WHAT IS REQUIRED:
Without the pictures, give the records again exactly as they appear.

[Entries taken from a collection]
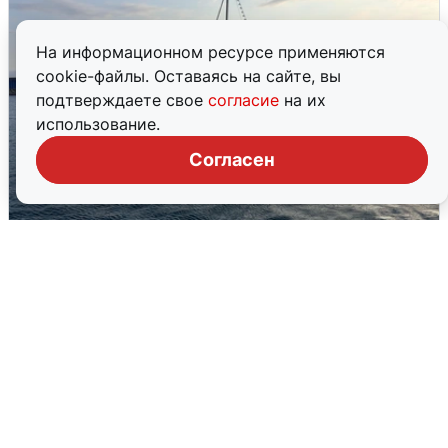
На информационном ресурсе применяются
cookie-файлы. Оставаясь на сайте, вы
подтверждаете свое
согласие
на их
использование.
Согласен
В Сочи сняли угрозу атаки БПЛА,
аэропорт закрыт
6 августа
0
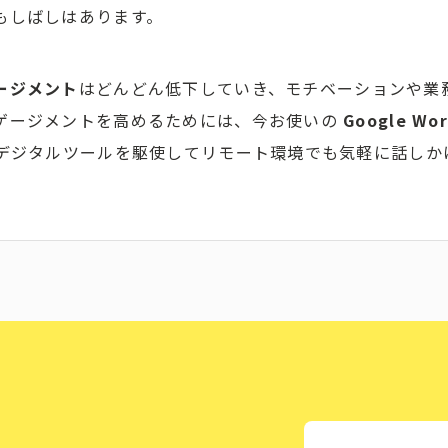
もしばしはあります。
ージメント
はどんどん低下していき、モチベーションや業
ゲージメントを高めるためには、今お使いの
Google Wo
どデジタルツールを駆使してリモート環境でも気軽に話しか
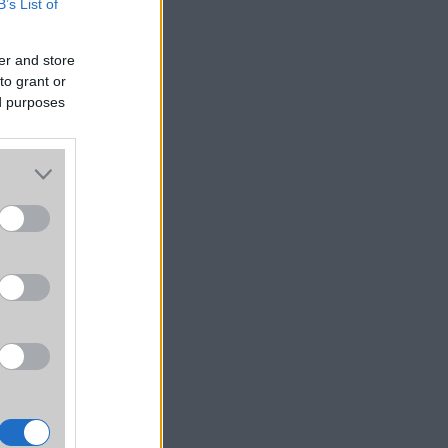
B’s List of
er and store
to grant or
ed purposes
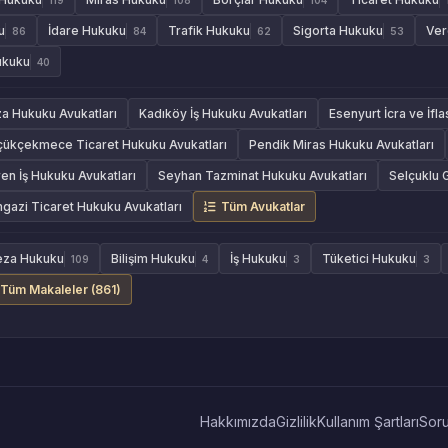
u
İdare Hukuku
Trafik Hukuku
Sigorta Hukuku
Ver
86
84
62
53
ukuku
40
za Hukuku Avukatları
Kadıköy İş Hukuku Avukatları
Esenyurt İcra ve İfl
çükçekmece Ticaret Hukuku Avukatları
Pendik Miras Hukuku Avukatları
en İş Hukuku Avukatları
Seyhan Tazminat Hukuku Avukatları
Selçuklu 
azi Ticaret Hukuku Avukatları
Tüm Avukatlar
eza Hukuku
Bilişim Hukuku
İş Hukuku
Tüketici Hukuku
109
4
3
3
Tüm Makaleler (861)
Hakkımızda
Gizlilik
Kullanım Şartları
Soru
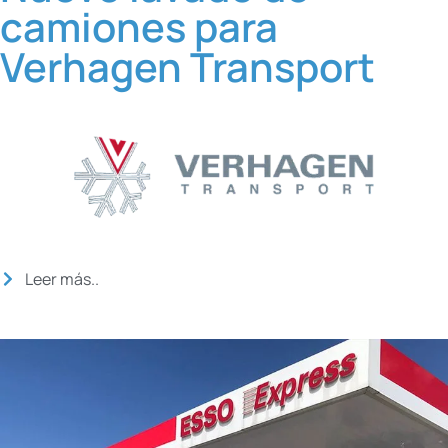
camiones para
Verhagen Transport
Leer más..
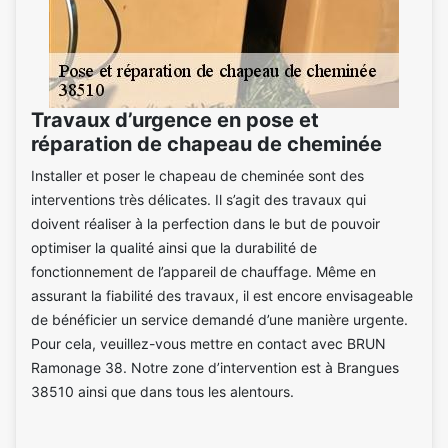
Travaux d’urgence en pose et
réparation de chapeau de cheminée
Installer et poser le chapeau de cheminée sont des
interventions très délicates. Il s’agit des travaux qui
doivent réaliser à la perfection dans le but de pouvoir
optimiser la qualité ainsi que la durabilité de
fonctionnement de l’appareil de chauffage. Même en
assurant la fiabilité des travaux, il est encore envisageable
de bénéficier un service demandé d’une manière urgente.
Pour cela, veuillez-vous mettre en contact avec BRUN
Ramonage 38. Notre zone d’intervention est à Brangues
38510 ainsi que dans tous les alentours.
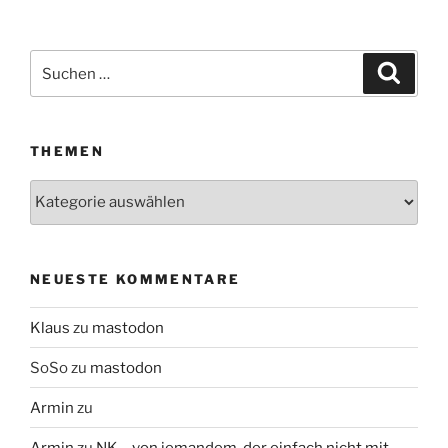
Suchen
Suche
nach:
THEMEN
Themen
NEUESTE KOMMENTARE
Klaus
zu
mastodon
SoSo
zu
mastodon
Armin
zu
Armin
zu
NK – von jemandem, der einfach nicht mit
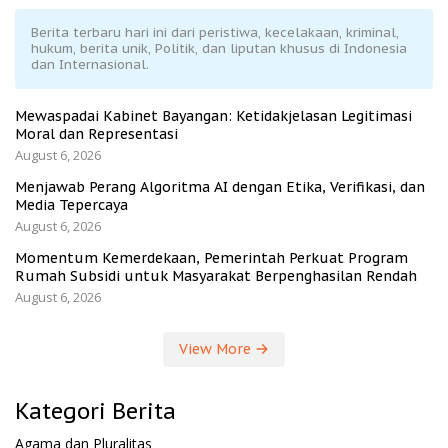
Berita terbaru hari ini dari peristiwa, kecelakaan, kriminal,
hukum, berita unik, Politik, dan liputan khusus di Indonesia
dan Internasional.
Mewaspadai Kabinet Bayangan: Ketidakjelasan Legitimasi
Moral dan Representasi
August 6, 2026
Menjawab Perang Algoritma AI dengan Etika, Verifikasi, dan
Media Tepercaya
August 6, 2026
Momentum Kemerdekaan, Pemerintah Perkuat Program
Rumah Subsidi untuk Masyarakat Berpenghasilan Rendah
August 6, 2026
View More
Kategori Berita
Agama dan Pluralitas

REPLY TO THE EXERCISE:
На информационном ресурсе применяются
cookie-файлы. Оставаясь на сайте, вы
подтверждаете свое
согласие
на их
использование.
Согласен
В Сочи сняли угрозу атаки БПЛА,
аэропорт закрыт
6 августа
0
もしばしはあります。
ージメント
はどんどん低下していき、モチベーションや業
ゲージメントを高めるためには、今お使いの
Google Wo
どデジタルツールを駆使してリモート環境でも気軽に話しか
B’s List of
er and store
to grant or
ed purposes
u
İdare Hukuku
Trafik Hukuku
Sigorta Hukuku
Ver
86
84
62
53
ukuku
40
za Hukuku Avukatları
Kadıköy İş Hukuku Avukatları
Esenyurt İcra ve İfl
çükçekmece Ticaret Hukuku Avukatları
Pendik Miras Hukuku Avukatları
en İş Hukuku Avukatları
Seyhan Tazminat Hukuku Avukatları
Selçuklu 
azi Ticaret Hukuku Avukatları
Tüm Avukatlar
eza Hukuku
Bilişim Hukuku
İş Hukuku
Tüketici Hukuku
109
4
3
3
Tüm Makaleler (861)
Hakkımızda
Gizlilik
Kullanım Şartları
Soru
camiones para
Verhagen Transport
Leer más..
Travaux d’urgence en pose et
réparation de chapeau de cheminée
Installer et poser le chapeau de cheminée sont des
interventions très délicates. Il s’agit des travaux qui
doivent réaliser à la perfection dans le but de pouvoir
optimiser la qualité ainsi que la durabilité de
fonctionnement de l’appareil de chauffage. Même en
assurant la fiabilité des travaux, il est encore envisageable
de bénéficier un service demandé d’une manière urgente.
Pour cela, veuillez-vous mettre en contact avec BRUN
Ramonage 38. Notre zone d’intervention est à Brangues
38510 ainsi que dans tous les alentours.
Suchen
Suche
nach:
THEMEN
Themen
NEUESTE KOMMENTARE
Klaus
zu
mastodon
SoSo
zu
mastodon
Armin
zu
Armin
zu
NK – von jemandem, der einfach nicht mit
Berita terbaru hari ini dari peristiwa, kecelakaan, kriminal,
hukum, berita unik, Politik, dan liputan khusus di Indonesia
dan Internasional.
Mewaspadai Kabinet Bayangan: Ketidakjelasan Legitimasi
Moral dan Representasi
August 6, 2026
Menjawab Perang Algoritma AI dengan Etika, Verifikasi, dan
Media Tepercaya
August 6, 2026
Momentum Kemerdekaan, Pemerintah Perkuat Program
Rumah Subsidi untuk Masyarakat Berpenghasilan Rendah
August 6, 2026
View More
Kategori Berita
Agama dan Pluralitas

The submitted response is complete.